In a recent AdExchanger article, Hagai Schechter delivered an ugly dose of reality to advertisers:
A campaign with a small but significant quantity of fake traffic would outperform on paper a campaign comprised entirely of real traffic.
How could this be, and what’s an advertiser to do?
The problem with scrambled eggs
Imagine that an advertiser works with an ad network that delivers above-average clickthrough rates of 0.5%. This network also appears to have strong inventory quality controls. Ad viewability is an impressive 73%, and only 13% of ads are delivered to non-human bot traffic.
The campaign appears to be a home run, but the advertiser is likely to find that it achieves superficial success metrics without delivering any real business value. Over time, the advertiser will uncover that clicks don’t translate to on-site engagement. Bounce rates will be high, time on site will be low, and very few leads will materialize. What went wrong?
It turns out the advertiser bought a scrambled eggs campaign. The campaign is a mixture of two pools of inventory:
There are some impressions that deliver clicks, and other impressions that deliver viewability, but almost no impressions that deliver both. The challenge for marketers is that these two inventory pools are very hard to separate. There aren’t two tactics called “Fraud” and “Human.” The inventory is comingled within a single campaign, and the advertiser can only measure the campaign’s blended performance. The eggs are scrambled.
Unscrambling the eggs
Rather than being fooled by the campaign’s average performance metrics, the advertiser needs to understand the characteristics of the ads that are clicked, and this required unscrambling the eggs.
The classic approach to combating ad fraud is to identify fraud-resistant metrics. Clicks are notoriously prone to fraud — bots are good at clicking on ads. Measuring a campaign’s success on post-click activities like time on site or lead form submissions can significantly improve a campaign’s resilience against ad fraud.

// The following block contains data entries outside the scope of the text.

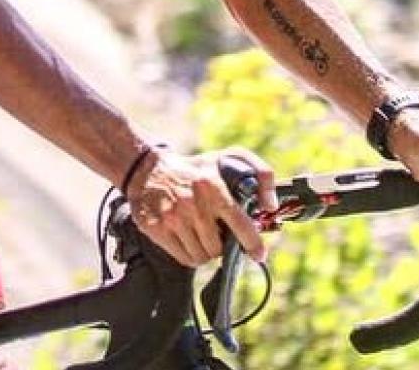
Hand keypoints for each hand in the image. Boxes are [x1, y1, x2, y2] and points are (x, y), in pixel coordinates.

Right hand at [124, 146, 279, 268]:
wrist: (147, 170)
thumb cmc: (194, 169)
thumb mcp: (228, 158)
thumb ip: (260, 173)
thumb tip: (271, 205)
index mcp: (213, 186)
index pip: (240, 223)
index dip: (253, 243)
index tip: (259, 254)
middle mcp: (194, 204)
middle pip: (218, 248)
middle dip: (222, 245)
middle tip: (217, 234)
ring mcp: (173, 218)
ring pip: (201, 256)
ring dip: (205, 251)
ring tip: (200, 234)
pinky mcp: (157, 229)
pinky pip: (184, 258)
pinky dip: (190, 255)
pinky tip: (188, 239)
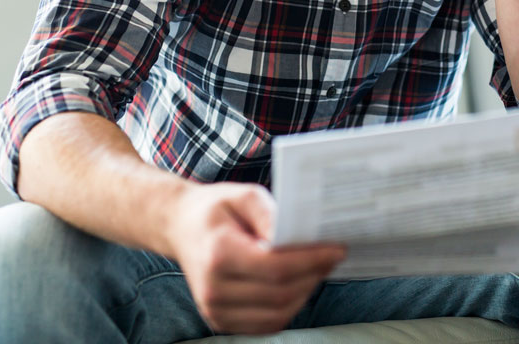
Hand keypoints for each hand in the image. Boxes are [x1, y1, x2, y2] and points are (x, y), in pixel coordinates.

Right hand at [165, 181, 345, 334]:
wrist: (180, 227)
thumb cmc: (215, 210)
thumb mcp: (242, 195)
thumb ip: (269, 213)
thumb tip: (295, 235)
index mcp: (218, 254)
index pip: (275, 267)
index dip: (312, 261)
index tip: (338, 249)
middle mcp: (214, 288)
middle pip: (280, 294)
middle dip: (314, 275)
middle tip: (333, 256)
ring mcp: (215, 310)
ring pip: (277, 314)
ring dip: (305, 293)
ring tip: (317, 269)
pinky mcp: (221, 321)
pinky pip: (267, 324)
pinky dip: (289, 307)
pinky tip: (298, 285)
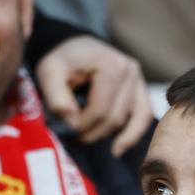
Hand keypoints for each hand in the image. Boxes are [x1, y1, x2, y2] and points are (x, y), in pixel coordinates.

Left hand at [35, 35, 151, 154]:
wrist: (73, 45)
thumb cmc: (61, 59)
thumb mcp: (49, 72)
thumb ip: (57, 97)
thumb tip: (72, 124)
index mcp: (112, 66)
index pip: (101, 110)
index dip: (83, 126)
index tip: (66, 130)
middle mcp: (131, 71)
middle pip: (116, 118)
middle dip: (94, 133)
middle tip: (74, 138)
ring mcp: (139, 80)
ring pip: (131, 121)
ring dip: (109, 135)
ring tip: (89, 141)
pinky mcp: (141, 88)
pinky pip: (144, 117)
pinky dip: (133, 134)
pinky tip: (118, 149)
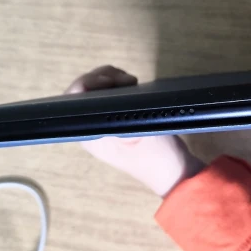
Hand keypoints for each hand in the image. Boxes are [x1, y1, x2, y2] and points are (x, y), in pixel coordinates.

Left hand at [65, 65, 205, 196]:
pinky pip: (109, 96)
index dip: (90, 82)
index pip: (74, 99)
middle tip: (128, 80)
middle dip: (103, 77)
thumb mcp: (141, 132)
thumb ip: (122, 113)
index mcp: (90, 135)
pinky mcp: (116, 120)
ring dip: (112, 80)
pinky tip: (133, 86)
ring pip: (96, 90)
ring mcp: (104, 124)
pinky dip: (119, 85)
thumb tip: (110, 91)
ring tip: (132, 82)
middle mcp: (91, 129)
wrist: (176, 172)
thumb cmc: (159, 157)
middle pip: (83, 91)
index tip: (114, 81)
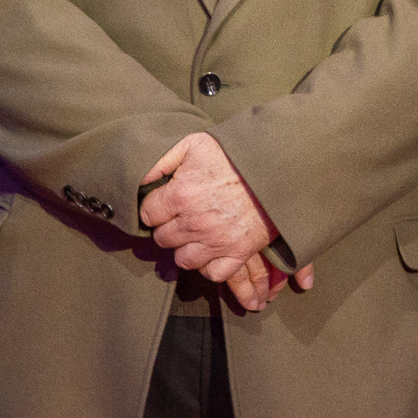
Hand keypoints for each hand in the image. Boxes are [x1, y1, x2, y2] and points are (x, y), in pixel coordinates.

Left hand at [142, 133, 315, 309]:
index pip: (148, 215)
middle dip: (170, 228)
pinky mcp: (238, 252)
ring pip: (184, 260)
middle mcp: (194, 222)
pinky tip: (212, 251)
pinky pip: (213, 273)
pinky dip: (210, 265)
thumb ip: (161, 160)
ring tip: (195, 235)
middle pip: (163, 239)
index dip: (156, 208)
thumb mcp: (195, 144)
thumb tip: (140, 180)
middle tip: (182, 217)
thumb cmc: (236, 154)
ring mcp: (216, 240)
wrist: (277, 165)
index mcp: (180, 195)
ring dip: (187, 249)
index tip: (166, 203)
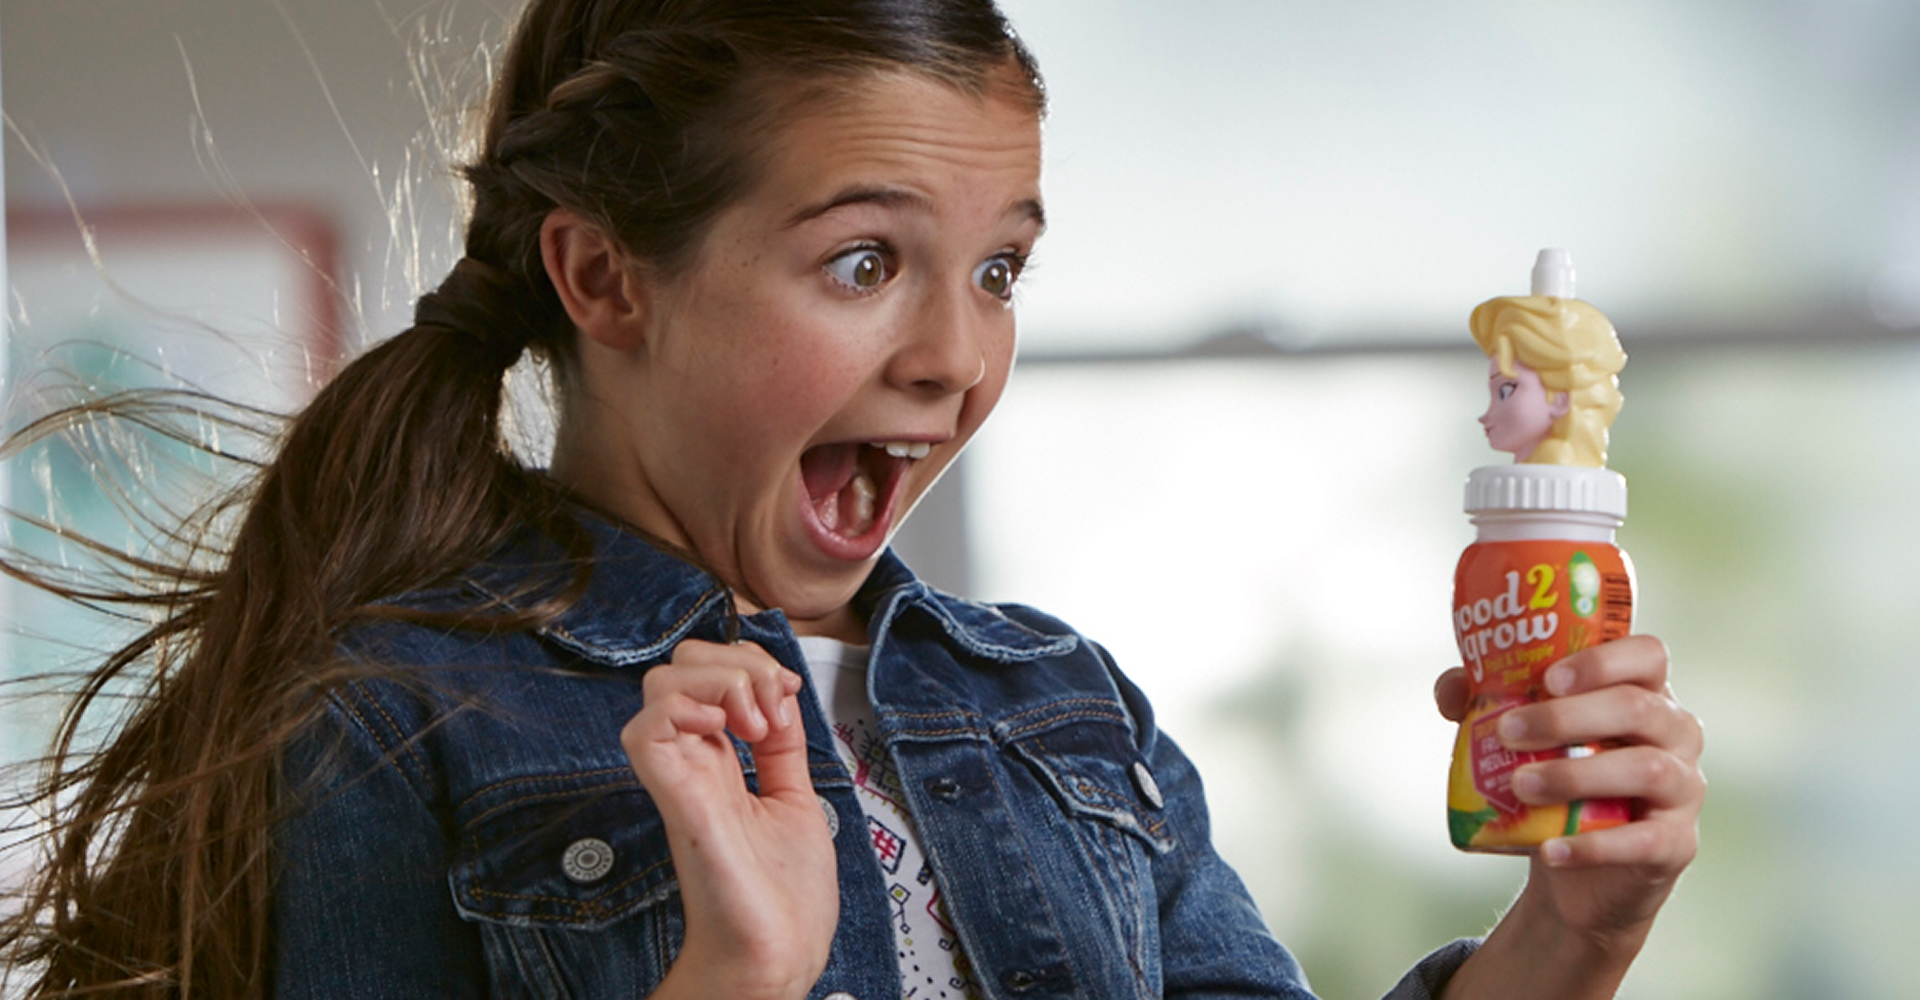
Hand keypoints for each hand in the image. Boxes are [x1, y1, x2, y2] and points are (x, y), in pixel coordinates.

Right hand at [621, 639, 836, 999]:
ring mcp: (683, 780)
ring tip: (752, 720)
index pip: (708, 674)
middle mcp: (695, 764)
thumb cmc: (782, 899)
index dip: (750, 662)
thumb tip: (780, 698)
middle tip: (769, 708)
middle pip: (679, 667)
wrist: (778, 955)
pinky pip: (644, 732)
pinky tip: (722, 729)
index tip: (786, 694)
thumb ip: (782, 749)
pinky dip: (683, 709)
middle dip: (734, 661)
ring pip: (659, 683)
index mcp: (720, 763)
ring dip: (718, 679)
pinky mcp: (680, 801)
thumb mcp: (795, 799)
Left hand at [1434, 636, 1704, 997]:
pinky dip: (1593, 846)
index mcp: (1645, 693)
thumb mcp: (1525, 739)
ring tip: (1520, 786)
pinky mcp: (1677, 843)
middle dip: (1566, 717)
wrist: (1579, 873)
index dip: (1602, 660)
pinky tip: (1551, 850)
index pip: (1647, 654)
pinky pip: (1644, 841)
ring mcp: (1684, 789)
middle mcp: (1676, 734)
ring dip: (1576, 775)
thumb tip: (1453, 690)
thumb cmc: (1557, 783)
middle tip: (1509, 732)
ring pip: (1647, 769)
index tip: (1548, 679)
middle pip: (1637, 707)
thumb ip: (1487, 704)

Unfortunately for advertisers, fraudsters are good at what they do, and bots are quickly becoming more adept at exhibiting human-like behavior. Fraud becomes a game of escalations, and advertisers must constantly adjust success metrics to stay one step ahead of the fraud machine.

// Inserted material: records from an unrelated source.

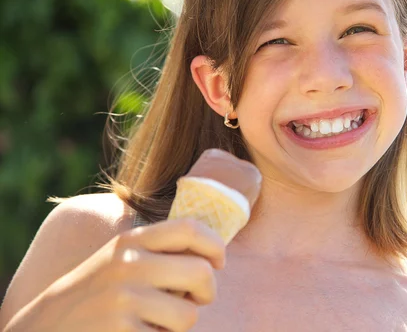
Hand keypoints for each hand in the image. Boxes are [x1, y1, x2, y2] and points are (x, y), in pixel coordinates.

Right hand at [4, 218, 225, 331]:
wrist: (47, 327)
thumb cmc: (97, 292)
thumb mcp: (120, 259)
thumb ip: (158, 249)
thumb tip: (214, 250)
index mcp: (131, 240)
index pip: (189, 228)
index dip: (215, 244)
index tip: (218, 262)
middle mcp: (128, 264)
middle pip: (201, 272)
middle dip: (208, 292)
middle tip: (196, 299)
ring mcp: (123, 299)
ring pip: (188, 314)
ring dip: (181, 324)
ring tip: (157, 321)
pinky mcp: (121, 331)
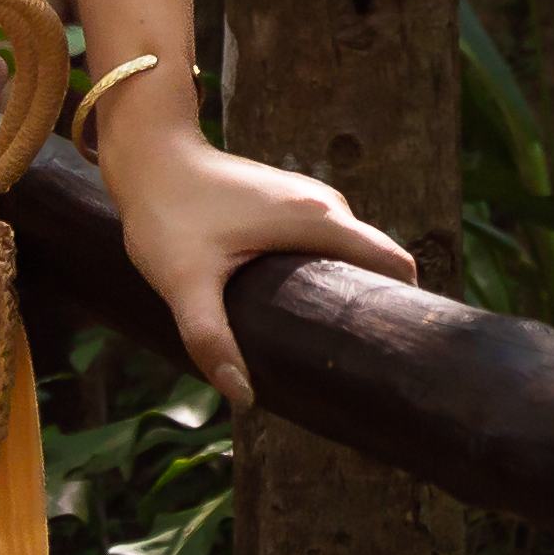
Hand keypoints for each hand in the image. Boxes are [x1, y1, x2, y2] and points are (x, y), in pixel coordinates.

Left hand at [104, 117, 416, 408]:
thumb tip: (242, 397)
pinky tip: (295, 308)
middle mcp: (326, 205)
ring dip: (343, 292)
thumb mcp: (185, 284)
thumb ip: (212, 339)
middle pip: (375, 262)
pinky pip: (327, 243)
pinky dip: (323, 275)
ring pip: (348, 254)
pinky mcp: (289, 201)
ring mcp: (309, 199)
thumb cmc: (167, 215)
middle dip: (369, 310)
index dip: (404, 306)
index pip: (395, 263)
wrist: (149, 156)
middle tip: (348, 362)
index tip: (390, 352)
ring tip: (322, 343)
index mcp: (319, 220)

A more forward-thinking approach to managing fraud is to stop measuring campaign averages and start tracking impression-level performance. By recording a log of each campaign impression, a sophisticated data management platform allows advertisers to investigate just the ads that are clicked. While a campaign’s aggregate performance metrics might look strong, a de-averaged view of click performance might look something like this:
Regardless of the sophistication of the bot traffic in faking human-like post-click activity, a de-averaged view of campaign performance will make it immediately obvious to the advertiser that it has bought a scrambled eggs campaign.
Fraud is likely to be a reality of the advertising ecosystem for the next several years, and it is a total waste of a brand’s ad dollars and creative energy. The goal for advertisers is to manage against fraud with the least possible effort, leaving maximum resources to develop campaign messages and test new media channels. By measuring de-averaged campaign performance, advertisers can quickly identify fraud at the source and avoid the whack-a-mole paranoia of escalating fraud sophistication.